Itu adalah pertanda bahwa angin nafsumu masih
berdentang kearah keinginan untuk terbang.
Tetapi bagaimana mungkin nafsumu bisa terbang
kearah tujuan, jika DIAN masih tak pernah diam?
Apalagi jika Suksma masih kebingungan untuk
memutuskan kearah mana nafsumu harus melayang,
diantara empat penjuru yang kau dambakan.
Jika dian tak pernah diam. Itu perlambang dirimu
masih bimbang, lantaran iman yang sebagai
pedoman, belum mampu menyatukan antara
dorongan impian dan hambatan yang akan
menghalang.
Padahal, sesungguhnya tak perlu terjadi kegalauan
jika telah ada sederet keyakinan untuk melaksanakan
apa yang jadi pedoman. Melewati jembatan kasih
yang telah menggetarkan hatimu. Dan tak perlu takut
salah atau benar, serta khawatir ada kegagalan.
Sebab, dari perjalanan itulah kamu akan
mendapatkan pengalaman, serta pemahaman.
Dan cahaya dian akan ikut menyinari kegelapan yang
menjadi halangan pandangan. Karena sesungguhnya
dian itupun bisa terang benderang jika hatimupun
juga terang.
Dan seberapa besar terang didalam dian tergantung
sepenuhnya terhadap perjalanan keinginan untuk
menyusuri lorong-lorong kehidupan bagaikan
kunang-kunang, yang selalu menyongsong malam,
terbang menembus kelam.
Jika dian masih belum bisa diam, satukanlah dirimu,
bersama rasa dan perasaanmu.

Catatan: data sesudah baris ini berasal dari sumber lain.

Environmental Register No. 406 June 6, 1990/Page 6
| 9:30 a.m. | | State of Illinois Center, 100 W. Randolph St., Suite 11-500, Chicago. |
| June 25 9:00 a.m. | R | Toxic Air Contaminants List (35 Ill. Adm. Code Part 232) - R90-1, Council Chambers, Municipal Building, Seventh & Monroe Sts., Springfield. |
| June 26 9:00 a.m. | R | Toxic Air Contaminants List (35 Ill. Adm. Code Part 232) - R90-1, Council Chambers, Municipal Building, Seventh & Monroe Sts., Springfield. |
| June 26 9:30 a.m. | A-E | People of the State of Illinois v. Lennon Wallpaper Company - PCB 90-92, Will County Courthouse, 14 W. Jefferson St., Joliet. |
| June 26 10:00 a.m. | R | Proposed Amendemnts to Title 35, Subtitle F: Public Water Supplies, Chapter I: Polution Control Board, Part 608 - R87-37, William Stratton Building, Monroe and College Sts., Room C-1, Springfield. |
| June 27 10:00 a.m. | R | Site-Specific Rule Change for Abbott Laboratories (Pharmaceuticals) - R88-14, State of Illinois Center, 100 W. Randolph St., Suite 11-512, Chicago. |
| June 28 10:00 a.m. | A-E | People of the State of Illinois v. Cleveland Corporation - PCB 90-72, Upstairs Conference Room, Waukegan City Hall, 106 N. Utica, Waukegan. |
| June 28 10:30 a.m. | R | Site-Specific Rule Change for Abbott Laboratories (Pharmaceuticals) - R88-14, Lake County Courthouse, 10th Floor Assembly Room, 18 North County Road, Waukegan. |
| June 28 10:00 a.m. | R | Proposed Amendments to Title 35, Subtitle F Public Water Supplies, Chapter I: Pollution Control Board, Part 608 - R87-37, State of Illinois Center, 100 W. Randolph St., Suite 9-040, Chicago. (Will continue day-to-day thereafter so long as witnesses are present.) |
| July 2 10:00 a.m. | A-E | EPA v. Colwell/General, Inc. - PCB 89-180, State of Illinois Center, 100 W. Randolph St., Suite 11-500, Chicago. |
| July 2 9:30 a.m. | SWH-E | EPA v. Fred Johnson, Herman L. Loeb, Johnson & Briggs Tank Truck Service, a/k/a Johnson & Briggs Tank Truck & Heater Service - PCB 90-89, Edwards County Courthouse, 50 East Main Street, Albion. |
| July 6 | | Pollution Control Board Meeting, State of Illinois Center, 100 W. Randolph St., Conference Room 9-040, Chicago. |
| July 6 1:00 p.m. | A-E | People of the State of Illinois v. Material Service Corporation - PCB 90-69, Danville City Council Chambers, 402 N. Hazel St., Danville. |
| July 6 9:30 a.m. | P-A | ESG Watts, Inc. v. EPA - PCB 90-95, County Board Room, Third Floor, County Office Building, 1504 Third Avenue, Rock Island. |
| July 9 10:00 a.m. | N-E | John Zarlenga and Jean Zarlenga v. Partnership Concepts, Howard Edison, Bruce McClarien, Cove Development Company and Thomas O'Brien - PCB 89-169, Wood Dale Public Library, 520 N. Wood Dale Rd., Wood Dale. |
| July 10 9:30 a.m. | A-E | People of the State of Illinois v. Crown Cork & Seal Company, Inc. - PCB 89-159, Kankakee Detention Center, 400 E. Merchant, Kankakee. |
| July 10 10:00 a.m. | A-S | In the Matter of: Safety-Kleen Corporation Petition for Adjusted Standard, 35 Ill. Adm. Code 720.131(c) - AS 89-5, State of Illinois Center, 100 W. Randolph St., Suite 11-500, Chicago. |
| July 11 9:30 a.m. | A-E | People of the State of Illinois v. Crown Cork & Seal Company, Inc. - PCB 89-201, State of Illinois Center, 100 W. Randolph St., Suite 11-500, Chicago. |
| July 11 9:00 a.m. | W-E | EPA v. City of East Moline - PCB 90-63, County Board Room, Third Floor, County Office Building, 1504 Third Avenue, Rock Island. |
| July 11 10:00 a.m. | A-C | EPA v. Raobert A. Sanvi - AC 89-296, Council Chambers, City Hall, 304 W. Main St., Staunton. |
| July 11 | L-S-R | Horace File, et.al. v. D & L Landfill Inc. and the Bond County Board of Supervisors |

Kemudian
endapkanlah apa yang menjadi keinginanmu.
Hisaplah cahaya dian itu agar merasuk kedalam
dirimu.
Setelah itu udara yang sudah menyatu didalam diri,
hembuskan dengan kuat kearah dian yang berada
diluar ragamu. Kemudian bangkitlah, dan berjalan
dimuka bumi untuk menjaring matahari kehidupan,
sebagai pengganti dian yang tak pernah diam.